Cameron Steele – Vintage

Emerging from the more interesting outer edges of Indie, where cross-overs and ‘influences’ are obligatory to prove that you’re not just making Indie (which no one ever gets enthusiastic about) comes Cameron Steele with an album which struggles to find the right balance throughout, although not always to bad effect.

There’re a fair few aspects at play across this release, with Trip Hop elements emerging on occasion from a landscape of Indie and Electro, with both foundations becoming slightly blurred by the addition. At times it works, with some interesting structures playing host to fitting, if not particularly exciting, vocals but there are also some slightly mismatched blocks here where things slip into something of an over-analysed rut, focusing on one pattern to the point of redundancy, which I blame on the Electro, experimental forces at work here. But for those little ruts though there are some worthwhile moments in Vintage, not ones which will immediately appeal perhaps but when Steele strikes the right balance between discordancy and consumable melody he doesn’t do a bad job of it. Perhaps, however, it would have been better to avoid some of the more abstracted attempts at creating ‘interesting’ melodies in favour of following a more palatable, if unadventurous, path. But then to have done that would have been to create a final, isolated product as opposed to opening up new avenues through experimentation; hard balance to strike either way and perhaps slightly missed on Vintage but not so much as to make the effort redundant.

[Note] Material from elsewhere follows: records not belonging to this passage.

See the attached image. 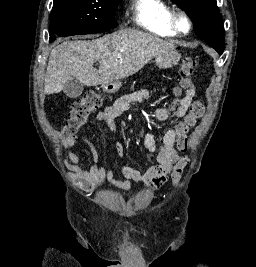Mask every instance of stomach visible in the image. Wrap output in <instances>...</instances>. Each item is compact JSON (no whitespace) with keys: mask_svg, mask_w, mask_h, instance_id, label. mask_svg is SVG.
Segmentation results:
<instances>
[{"mask_svg":"<svg viewBox=\"0 0 256 267\" xmlns=\"http://www.w3.org/2000/svg\"><path fill=\"white\" fill-rule=\"evenodd\" d=\"M181 56L175 48H172V50H167V52H162V54H158L155 58V62L158 66V68H161V70H165V68H172V66H175L177 62H179Z\"/></svg>","mask_w":256,"mask_h":267,"instance_id":"0dacf381","label":"stomach"}]
</instances>
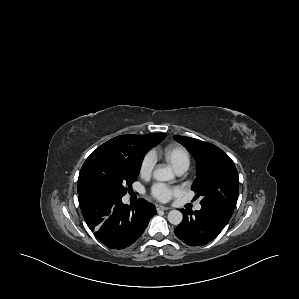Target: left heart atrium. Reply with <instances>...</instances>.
<instances>
[{"mask_svg": "<svg viewBox=\"0 0 299 299\" xmlns=\"http://www.w3.org/2000/svg\"><path fill=\"white\" fill-rule=\"evenodd\" d=\"M151 193L152 196L159 201H168L172 196L178 193V190L163 184H155L152 187Z\"/></svg>", "mask_w": 299, "mask_h": 299, "instance_id": "1", "label": "left heart atrium"}]
</instances>
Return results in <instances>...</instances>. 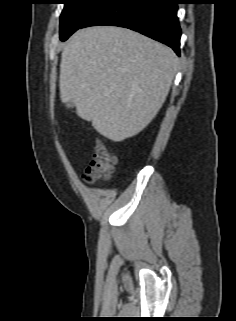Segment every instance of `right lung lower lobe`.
I'll use <instances>...</instances> for the list:
<instances>
[{"label": "right lung lower lobe", "instance_id": "obj_1", "mask_svg": "<svg viewBox=\"0 0 236 321\" xmlns=\"http://www.w3.org/2000/svg\"><path fill=\"white\" fill-rule=\"evenodd\" d=\"M176 0H108L79 28L126 27L170 46L180 55L181 29Z\"/></svg>", "mask_w": 236, "mask_h": 321}]
</instances>
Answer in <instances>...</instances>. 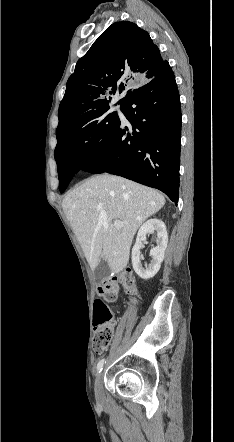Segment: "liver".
<instances>
[{"label":"liver","instance_id":"obj_1","mask_svg":"<svg viewBox=\"0 0 234 442\" xmlns=\"http://www.w3.org/2000/svg\"><path fill=\"white\" fill-rule=\"evenodd\" d=\"M164 204V196L154 189L103 174L69 192L62 207L92 271L105 259L119 273L128 264L137 229ZM115 220L127 224L117 229Z\"/></svg>","mask_w":234,"mask_h":442}]
</instances>
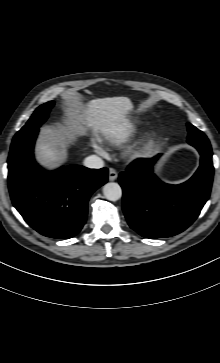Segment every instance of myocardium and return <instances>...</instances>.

Admittedly I’m displaying some genre biases in saying that the more Popish, shiny Electro aspects here are a little too clichéd to really hold massive interest. Both in free and commercial music the strand of quirky, over-polished vocalism and production which reflects the mainstreams current obsession has been over done and I’m not sure that Cameron does much of use in his approach to them. That said though he doesn’t fail in bringing those influences in; they fulfil the role set out for them in the general construct and for a lot of listeners that may well be all that’s needed.

Lyrically I’m hesitant to pass any judgement, there may or may not be something worth hearing here but for the most part the instrumental half of the music overwhelms the lyricism, crowding it out of any major presence in the album. It would have been nice to have seen a more definite character emerging here but I won’t hold up the lack of vocal force as an absolute failing given that the words do manage to fit in well enough with the tracks to form another instrumental layer at the cost of their own depth.

 

Overall, worth a download, if not a raving recommendation. There’s enough here to merit at least one listen and at times there are genuine traces of goodness, dragging you into the reality laid out on Vintage. Definitely worth keeping an eye on Cameron Steele though even if this isn’t an immediately classic effort the composite parts could well make their mark if focused in on and honed.